Items from a data source
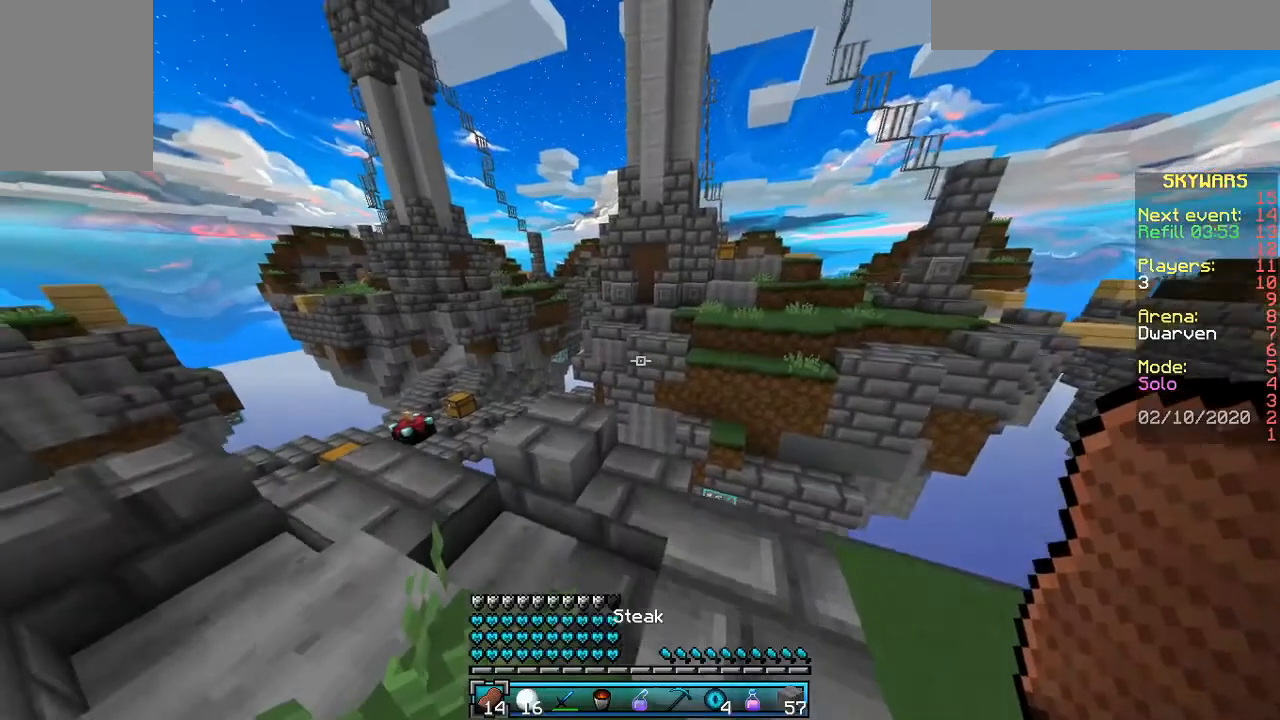
Gameplay with keyboard and mouse; each line is a JSON object with the keys and mouse buttons held at the frame after it. "events" lists presses ("down") and releases ("up") of "a", "d", "s", "space", "w", "mouse_left" and "mouse_right" between this image and that frame as [ms after this image, input, new state], when the widget could be followed in between. "mouse_left", "mouse_right" = the "left", "right" buttons of the "mouse" list. No other keys are recorded. Fast repeated clicks can show as one long hold. Mouse movement is not recorded.
{"keys": [], "mouse": []}
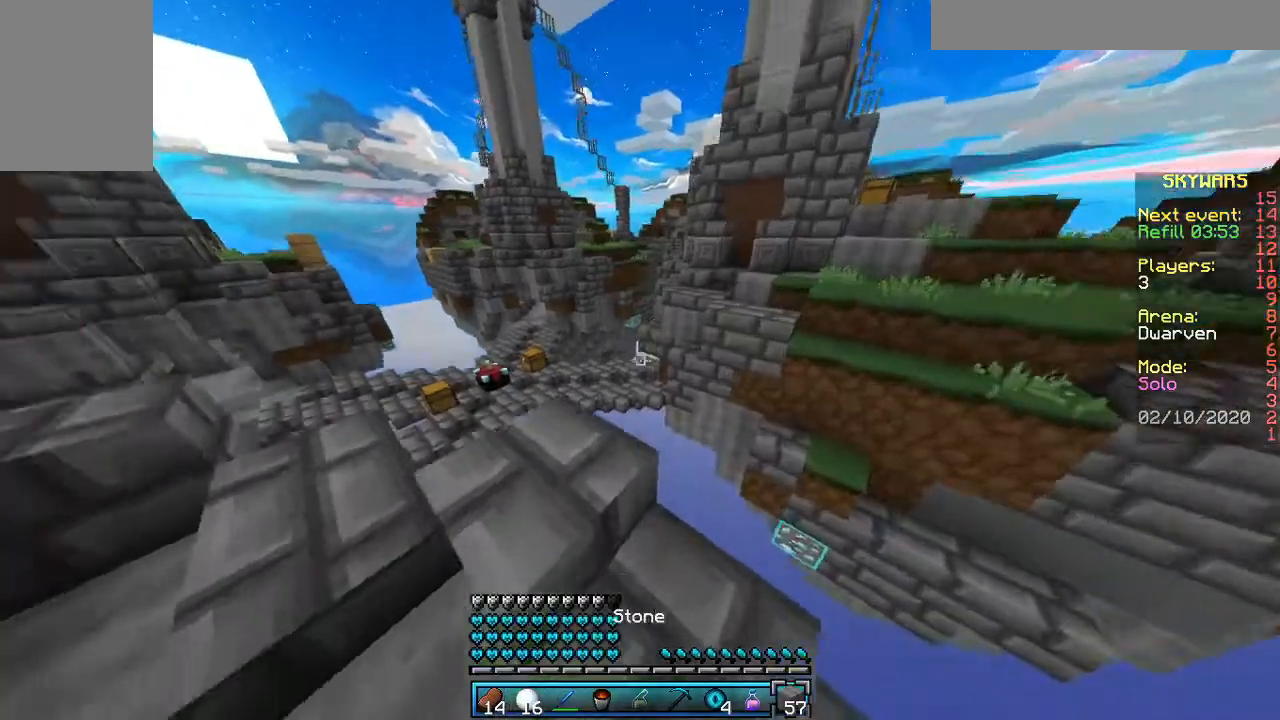
{"keys": [], "mouse": [], "events": [[267, "w", "down"], [433, "w", "up"]]}
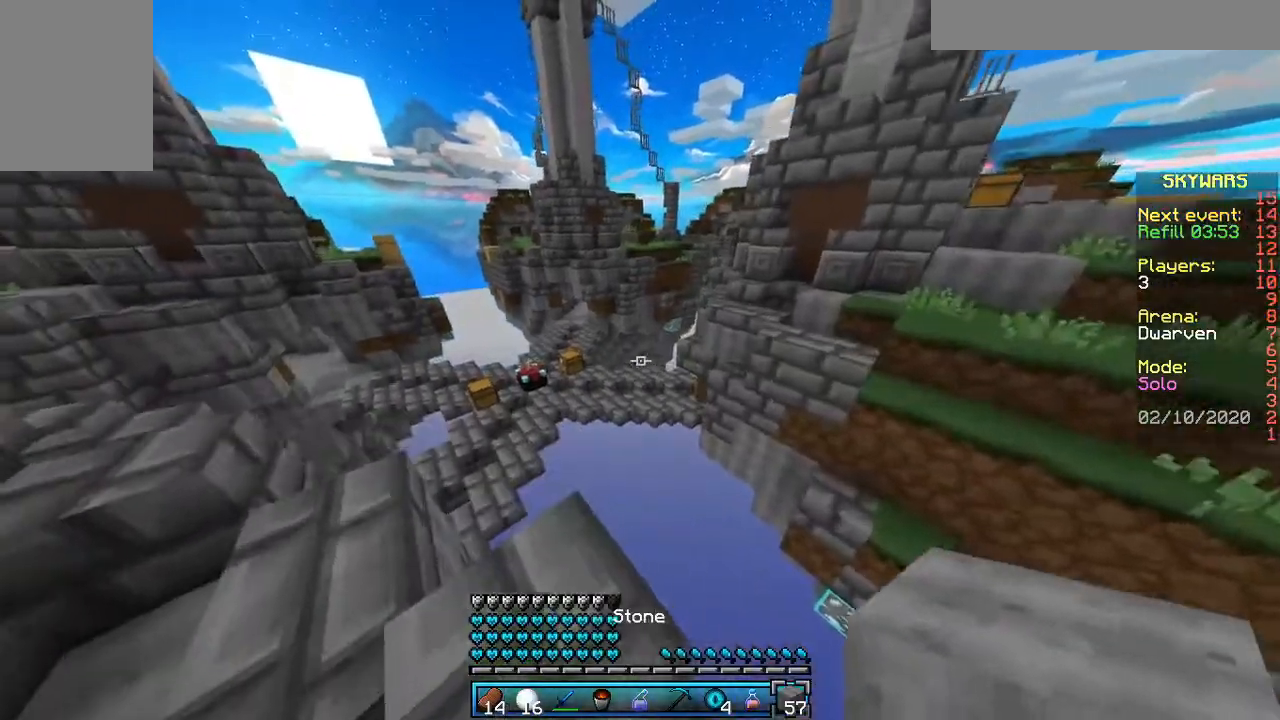
{"keys": [], "mouse": [], "events": []}
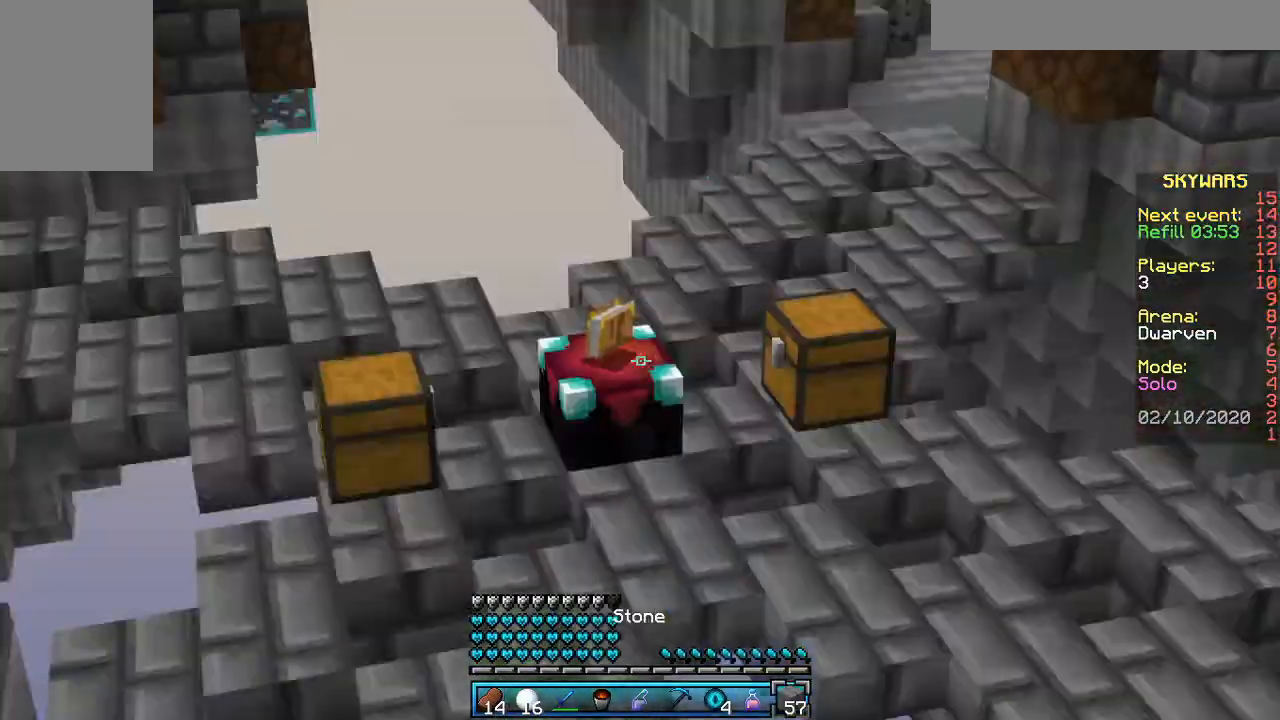
{"keys": ["w"], "mouse": [], "events": [[233, "w", "down"], [333, "w", "up"], [367, "w", "down"]]}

■ **Work task**: The records need to be restated word for word, minus any images.

■ **Task response**:
Gameplay with keyboard and mouse; each line is a JSON object with the keys and mouse buttons held at the frame after it. "events" lists presses ("down") and releases ("up") of "a", "d", "s", "space", "w", "mouse_left" and "mouse_right" between this image and that frame as [ms after this image, input, new state], when the widget could be followed in between. "mouse_left", "mouse_right" = the "left", "right" buttons of the "mouse" list. No other keys are recorded. Fast repeated clicks can show as one long hold. Mouse movement is not recorded.
{"keys": [], "mouse": []}
{"keys": [], "mouse": [], "events": [[267, "w", "down"], [433, "w", "up"]]}
{"keys": [], "mouse": [], "events": []}
{"keys": ["w"], "mouse": [], "events": [[233, "w", "down"], [333, "w", "up"], [367, "w", "down"]]}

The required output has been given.